··· Estratto pagina

Eva Grimaldi: “Ho rischiato la vita per una mastoplastica, sono rimasta con un solo seno per un anno”

Nel salotto de La Volta Buona, Eva Grimaldi racconta la brutta esperienza con la chirurgia estetica. Dopo diversi interventi per aumentare il seno, una protesi fece infezione ma il medico non seppe intervenire adeguatamente: "Avevo 42 di febbre, ero mezza morta".
Il racconto di Eva Grimaldi
L’attrice ha voluto ripercorrere la sua esperienza personale con la chirurgia estetica, raccontando come negli anni Ottanta e Novanta l’immagine della donna fosse fortemente legata a un ideale di femminilità esuberante. All’epoca, spiega, “avere un seno prosperoso era importante”. Lei, che portava la taglia zero, decise di sottoporsi a un primo intervento all’età di 26 anni, passando alla seconda misura. Nel tempo ne seguirono altri due, fino ad arrivare alla quarta. Non tutto, però, andò come previsto. Durante il terzo intervento, una delle protesi si infettò e l’operazione si trasformò in un percorso difficile. L’attrice racconta di essersi affidata a un medico molto conosciuto, ma che, di fronte alle complicazioni, non riuscì a gestire bene la situazione. Invece di rimuovere la protesi infetta e procedere con una pulizia chirurgica, le fu inserita subito una nuova protesi, che nel giro di poche ore provocò un forte gonfiore e febbre alta: “Il seno si era gonfiato di siero, quasi sette litri”, ricorda.
"Per un anno, rimasta con un solo seno"
Costretta a tornare nuovamente in sala operatoria, visse momenti di grande paura. Uno dei colleghi del chirurgo, racconta, arrivò persino a contattare il suo agente per comunicare che doveva essere effettuato un test per l’Hiv, un dettaglio che la sconvolse perché, spiega, “quando si va in sala operatoria questi esami si devono già fare”. A risolvere la situazione fu poi un altro specialista, che riuscì a sistemare il problema, anche se per un anno l’attrice rimase con un solo seno. Un’esperienza che, a distanza di tempo, considera una lezione importante: la chirurgia estetica può aiutare, ma richiede consapevolezza, competenza medica e la capacità di affrontare i rischi da parte dei medici a cui ci si affida.

······
··· Dati forniti

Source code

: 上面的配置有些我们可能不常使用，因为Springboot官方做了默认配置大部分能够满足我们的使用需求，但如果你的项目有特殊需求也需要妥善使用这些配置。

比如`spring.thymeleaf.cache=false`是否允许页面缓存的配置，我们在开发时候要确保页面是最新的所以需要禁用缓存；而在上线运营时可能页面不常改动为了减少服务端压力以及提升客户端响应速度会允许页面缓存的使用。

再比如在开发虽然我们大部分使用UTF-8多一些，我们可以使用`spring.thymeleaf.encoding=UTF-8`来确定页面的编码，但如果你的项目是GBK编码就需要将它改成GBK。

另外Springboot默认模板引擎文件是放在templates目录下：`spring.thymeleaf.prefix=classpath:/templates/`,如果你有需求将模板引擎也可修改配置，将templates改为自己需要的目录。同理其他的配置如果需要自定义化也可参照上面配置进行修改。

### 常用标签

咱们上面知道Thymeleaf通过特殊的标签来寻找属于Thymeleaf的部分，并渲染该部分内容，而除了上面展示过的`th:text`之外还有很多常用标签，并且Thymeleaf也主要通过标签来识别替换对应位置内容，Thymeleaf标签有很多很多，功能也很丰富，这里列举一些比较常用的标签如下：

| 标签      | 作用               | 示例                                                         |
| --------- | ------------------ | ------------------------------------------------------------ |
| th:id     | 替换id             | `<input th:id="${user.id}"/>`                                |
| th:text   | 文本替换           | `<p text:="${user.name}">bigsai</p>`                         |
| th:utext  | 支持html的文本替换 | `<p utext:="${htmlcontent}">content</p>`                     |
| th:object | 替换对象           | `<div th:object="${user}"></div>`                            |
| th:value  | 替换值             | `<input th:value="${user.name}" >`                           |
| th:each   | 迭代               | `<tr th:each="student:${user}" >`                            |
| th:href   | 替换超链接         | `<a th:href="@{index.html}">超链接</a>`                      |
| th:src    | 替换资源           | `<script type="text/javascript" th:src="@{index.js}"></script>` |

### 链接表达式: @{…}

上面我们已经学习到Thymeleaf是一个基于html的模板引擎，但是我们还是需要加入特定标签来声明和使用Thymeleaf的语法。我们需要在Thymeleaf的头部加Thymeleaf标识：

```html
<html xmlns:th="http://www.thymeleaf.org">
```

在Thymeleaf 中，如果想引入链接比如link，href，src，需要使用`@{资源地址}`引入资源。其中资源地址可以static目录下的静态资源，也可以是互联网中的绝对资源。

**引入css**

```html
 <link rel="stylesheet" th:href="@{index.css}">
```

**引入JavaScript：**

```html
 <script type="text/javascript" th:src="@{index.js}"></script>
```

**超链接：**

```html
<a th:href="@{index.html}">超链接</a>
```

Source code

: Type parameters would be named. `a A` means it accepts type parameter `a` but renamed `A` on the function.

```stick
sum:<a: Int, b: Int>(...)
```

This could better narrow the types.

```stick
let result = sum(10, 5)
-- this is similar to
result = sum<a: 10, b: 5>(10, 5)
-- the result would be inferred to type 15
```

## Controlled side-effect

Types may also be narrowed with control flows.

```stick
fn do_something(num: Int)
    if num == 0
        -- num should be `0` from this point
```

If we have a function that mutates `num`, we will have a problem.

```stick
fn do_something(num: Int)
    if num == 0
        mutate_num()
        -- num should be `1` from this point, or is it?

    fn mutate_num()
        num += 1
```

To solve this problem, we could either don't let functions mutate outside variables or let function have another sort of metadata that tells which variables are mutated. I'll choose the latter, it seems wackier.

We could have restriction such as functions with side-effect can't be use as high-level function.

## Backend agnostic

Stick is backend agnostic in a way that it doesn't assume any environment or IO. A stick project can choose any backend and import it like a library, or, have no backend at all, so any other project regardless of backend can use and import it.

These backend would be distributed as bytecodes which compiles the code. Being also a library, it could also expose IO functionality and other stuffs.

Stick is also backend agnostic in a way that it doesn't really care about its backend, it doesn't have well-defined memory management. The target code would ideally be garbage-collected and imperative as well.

······

# Consegna esercizio
Spiega, per favore, in una o due frasi perché, secondo l'articolo su Eva Grimaldi, la richiesta di un test per l'Hiv la sconvolse.

# Spazio risposta
La sconvolse perché, come spiega lei stessa, "quando si va in sala operatoria questi esami si devono già fare". Invece fu un collega del chirurgo a contattare il suo agente per comunicare che il test andava effettuato, quando lei era costretta a tornare in sala operatoria.